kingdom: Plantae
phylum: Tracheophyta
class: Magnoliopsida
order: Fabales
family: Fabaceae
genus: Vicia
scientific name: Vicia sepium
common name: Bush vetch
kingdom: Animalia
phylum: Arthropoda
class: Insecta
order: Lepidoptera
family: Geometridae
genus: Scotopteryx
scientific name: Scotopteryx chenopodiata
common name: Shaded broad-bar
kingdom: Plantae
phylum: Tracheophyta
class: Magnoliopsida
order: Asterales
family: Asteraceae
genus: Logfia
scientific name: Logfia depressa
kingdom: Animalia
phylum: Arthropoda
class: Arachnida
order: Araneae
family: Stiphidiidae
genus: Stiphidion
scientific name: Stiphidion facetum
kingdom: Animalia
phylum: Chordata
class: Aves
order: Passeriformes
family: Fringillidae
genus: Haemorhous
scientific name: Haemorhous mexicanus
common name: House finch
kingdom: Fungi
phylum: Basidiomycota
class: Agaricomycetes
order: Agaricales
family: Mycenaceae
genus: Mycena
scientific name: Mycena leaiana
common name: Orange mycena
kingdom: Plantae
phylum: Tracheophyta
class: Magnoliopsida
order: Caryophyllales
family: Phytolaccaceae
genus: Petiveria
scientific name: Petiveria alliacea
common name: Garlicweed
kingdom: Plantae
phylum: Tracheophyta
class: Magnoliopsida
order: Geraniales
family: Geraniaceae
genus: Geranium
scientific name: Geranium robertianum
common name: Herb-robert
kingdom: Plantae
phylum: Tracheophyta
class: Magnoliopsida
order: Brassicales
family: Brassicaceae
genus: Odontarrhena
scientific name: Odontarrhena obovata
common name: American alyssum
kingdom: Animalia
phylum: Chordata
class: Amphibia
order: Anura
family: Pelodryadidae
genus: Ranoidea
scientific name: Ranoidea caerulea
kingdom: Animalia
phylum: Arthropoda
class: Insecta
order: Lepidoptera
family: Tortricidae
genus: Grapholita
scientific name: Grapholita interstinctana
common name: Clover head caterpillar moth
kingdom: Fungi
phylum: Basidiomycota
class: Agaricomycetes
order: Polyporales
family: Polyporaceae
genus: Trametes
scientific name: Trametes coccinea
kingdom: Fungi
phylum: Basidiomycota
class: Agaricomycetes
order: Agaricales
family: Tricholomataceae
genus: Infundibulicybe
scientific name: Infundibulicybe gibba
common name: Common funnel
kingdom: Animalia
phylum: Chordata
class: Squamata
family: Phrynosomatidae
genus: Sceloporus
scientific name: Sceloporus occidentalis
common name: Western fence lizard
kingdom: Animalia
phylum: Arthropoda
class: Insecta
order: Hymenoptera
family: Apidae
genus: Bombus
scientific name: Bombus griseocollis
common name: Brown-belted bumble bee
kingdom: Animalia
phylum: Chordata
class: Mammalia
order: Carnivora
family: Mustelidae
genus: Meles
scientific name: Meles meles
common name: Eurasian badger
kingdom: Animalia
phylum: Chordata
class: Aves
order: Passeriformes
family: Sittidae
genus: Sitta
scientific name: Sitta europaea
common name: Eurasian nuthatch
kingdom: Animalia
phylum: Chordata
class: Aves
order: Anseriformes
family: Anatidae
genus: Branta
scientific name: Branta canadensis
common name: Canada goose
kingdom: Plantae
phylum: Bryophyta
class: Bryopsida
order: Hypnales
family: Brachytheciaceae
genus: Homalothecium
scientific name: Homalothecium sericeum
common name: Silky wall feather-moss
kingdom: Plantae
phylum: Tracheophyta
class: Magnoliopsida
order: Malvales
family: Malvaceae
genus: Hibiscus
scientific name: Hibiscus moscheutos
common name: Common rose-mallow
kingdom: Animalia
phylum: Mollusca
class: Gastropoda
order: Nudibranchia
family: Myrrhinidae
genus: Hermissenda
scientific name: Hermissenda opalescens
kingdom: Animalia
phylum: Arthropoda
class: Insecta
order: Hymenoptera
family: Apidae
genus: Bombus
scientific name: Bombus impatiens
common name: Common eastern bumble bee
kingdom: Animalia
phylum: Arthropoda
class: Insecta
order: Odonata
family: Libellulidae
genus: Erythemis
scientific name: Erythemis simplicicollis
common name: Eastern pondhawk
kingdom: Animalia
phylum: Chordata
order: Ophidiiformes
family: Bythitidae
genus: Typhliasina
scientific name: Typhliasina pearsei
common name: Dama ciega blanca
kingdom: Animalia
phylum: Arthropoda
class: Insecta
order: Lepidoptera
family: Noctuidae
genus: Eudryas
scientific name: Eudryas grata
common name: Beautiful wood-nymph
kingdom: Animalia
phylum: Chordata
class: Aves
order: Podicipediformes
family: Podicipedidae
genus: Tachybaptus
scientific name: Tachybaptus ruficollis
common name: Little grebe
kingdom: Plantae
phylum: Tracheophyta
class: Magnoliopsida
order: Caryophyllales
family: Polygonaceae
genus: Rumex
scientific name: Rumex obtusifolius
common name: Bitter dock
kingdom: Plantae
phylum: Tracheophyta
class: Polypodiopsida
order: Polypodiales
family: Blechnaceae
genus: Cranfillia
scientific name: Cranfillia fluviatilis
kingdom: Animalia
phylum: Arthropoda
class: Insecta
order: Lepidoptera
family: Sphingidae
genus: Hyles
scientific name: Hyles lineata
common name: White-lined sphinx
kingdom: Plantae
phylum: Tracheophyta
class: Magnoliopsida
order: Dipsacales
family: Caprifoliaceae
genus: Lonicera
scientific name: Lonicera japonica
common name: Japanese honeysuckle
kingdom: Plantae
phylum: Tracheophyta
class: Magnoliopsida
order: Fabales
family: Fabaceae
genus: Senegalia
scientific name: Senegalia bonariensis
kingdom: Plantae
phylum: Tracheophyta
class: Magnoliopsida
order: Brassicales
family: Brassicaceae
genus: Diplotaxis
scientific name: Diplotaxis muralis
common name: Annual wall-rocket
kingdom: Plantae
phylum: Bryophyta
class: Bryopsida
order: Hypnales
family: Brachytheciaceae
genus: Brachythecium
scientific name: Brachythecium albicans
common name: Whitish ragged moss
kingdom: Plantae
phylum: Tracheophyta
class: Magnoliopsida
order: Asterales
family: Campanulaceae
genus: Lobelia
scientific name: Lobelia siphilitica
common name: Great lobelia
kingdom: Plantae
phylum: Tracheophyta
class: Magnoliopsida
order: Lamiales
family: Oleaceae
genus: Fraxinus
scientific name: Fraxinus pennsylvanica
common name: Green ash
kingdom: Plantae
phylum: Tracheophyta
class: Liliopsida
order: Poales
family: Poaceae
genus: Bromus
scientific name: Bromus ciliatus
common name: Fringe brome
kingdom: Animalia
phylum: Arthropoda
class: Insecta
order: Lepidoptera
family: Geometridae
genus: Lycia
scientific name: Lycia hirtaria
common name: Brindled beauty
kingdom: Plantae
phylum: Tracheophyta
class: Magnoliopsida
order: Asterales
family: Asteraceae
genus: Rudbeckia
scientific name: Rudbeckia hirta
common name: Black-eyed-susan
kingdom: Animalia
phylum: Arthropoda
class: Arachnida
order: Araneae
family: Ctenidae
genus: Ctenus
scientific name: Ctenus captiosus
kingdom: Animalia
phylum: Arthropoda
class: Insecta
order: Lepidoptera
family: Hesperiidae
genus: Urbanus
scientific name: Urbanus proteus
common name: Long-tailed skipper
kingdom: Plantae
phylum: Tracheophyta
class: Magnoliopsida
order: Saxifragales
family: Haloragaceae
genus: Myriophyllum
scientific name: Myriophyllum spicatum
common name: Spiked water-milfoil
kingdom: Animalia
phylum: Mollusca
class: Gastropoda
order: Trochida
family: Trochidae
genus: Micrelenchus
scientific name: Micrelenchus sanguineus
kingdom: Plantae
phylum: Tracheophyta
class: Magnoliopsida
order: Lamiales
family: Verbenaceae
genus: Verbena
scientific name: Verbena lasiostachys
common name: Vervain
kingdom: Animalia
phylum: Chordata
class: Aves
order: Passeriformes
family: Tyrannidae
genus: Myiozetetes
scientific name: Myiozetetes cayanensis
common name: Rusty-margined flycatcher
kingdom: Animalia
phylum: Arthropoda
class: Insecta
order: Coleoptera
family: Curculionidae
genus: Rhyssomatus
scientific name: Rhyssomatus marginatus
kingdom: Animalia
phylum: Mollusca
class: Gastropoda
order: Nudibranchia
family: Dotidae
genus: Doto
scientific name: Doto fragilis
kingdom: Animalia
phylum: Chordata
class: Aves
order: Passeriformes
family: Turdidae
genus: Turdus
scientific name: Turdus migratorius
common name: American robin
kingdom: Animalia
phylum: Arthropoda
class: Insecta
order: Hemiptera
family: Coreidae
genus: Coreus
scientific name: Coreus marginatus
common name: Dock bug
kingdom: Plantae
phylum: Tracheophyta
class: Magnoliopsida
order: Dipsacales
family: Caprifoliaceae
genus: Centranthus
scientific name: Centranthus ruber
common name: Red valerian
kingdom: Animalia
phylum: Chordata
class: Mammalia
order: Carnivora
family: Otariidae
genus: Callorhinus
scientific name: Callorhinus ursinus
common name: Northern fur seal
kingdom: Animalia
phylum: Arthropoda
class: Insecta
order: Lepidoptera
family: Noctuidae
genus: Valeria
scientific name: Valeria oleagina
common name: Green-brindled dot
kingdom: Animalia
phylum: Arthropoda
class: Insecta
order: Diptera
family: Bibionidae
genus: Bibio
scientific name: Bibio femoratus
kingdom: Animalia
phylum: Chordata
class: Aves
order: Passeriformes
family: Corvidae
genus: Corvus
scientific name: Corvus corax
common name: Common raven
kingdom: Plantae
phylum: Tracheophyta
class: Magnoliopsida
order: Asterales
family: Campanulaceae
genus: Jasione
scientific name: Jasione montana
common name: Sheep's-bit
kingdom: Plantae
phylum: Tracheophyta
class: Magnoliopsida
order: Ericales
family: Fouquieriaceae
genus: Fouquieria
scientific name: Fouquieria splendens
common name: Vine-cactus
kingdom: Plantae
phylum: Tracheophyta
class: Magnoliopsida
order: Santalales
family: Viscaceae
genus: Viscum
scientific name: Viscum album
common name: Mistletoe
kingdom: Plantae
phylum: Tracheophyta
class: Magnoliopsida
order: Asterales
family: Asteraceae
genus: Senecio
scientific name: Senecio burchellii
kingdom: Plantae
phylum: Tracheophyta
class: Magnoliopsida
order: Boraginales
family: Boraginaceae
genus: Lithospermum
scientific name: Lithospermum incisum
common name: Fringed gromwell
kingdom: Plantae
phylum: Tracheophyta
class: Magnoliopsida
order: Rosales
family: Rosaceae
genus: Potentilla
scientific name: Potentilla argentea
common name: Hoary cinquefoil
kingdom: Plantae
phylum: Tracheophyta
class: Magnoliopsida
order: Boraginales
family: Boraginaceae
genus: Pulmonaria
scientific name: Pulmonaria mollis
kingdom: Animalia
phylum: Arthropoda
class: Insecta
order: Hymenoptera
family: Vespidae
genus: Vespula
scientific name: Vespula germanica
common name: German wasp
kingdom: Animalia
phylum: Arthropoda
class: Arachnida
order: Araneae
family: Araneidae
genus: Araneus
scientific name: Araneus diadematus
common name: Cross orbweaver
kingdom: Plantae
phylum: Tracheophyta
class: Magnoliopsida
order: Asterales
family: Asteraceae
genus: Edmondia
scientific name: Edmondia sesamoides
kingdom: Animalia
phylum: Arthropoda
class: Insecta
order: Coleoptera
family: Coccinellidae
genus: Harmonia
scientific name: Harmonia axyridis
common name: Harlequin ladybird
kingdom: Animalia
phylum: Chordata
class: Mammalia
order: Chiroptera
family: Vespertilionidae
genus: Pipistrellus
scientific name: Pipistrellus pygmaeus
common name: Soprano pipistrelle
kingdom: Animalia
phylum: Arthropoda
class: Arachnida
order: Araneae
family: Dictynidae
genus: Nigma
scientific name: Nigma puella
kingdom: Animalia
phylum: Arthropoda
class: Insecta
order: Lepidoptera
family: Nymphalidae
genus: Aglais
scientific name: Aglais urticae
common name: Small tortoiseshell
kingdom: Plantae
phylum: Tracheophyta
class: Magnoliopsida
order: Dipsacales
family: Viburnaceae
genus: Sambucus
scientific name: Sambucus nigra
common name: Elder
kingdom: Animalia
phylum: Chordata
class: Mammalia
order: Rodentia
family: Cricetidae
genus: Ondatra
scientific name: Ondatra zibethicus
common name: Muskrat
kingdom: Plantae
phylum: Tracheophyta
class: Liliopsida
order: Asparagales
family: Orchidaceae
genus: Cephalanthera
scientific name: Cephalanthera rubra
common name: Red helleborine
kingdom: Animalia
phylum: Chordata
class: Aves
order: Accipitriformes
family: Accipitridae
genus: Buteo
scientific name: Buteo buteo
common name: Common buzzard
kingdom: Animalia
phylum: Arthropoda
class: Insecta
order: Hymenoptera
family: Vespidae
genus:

• [Exercise description]: Put every line from the start of the material through the line containing "common name: Shaded broad-bar" into a numbered list, leaving out blank lines.

• [Result for this task]:
1. kingdom: Plantae
2. phylum: Tracheophyta
3. class: Magnoliopsida
4. order: Fabales
5. family: Fabaceae
6. genus: Vicia
7. scientific name: Vicia sepium
8. common name: Bush vetch
9. kingdom: Animalia
10. phylum: Arthropoda
11. class: Insecta
12. order: Lepidoptera
13. family: Geometridae
14. genus: Scotopteryx
15. scientific name: Scotopteryx chenopodiata
16. common name: Shaded broad-bar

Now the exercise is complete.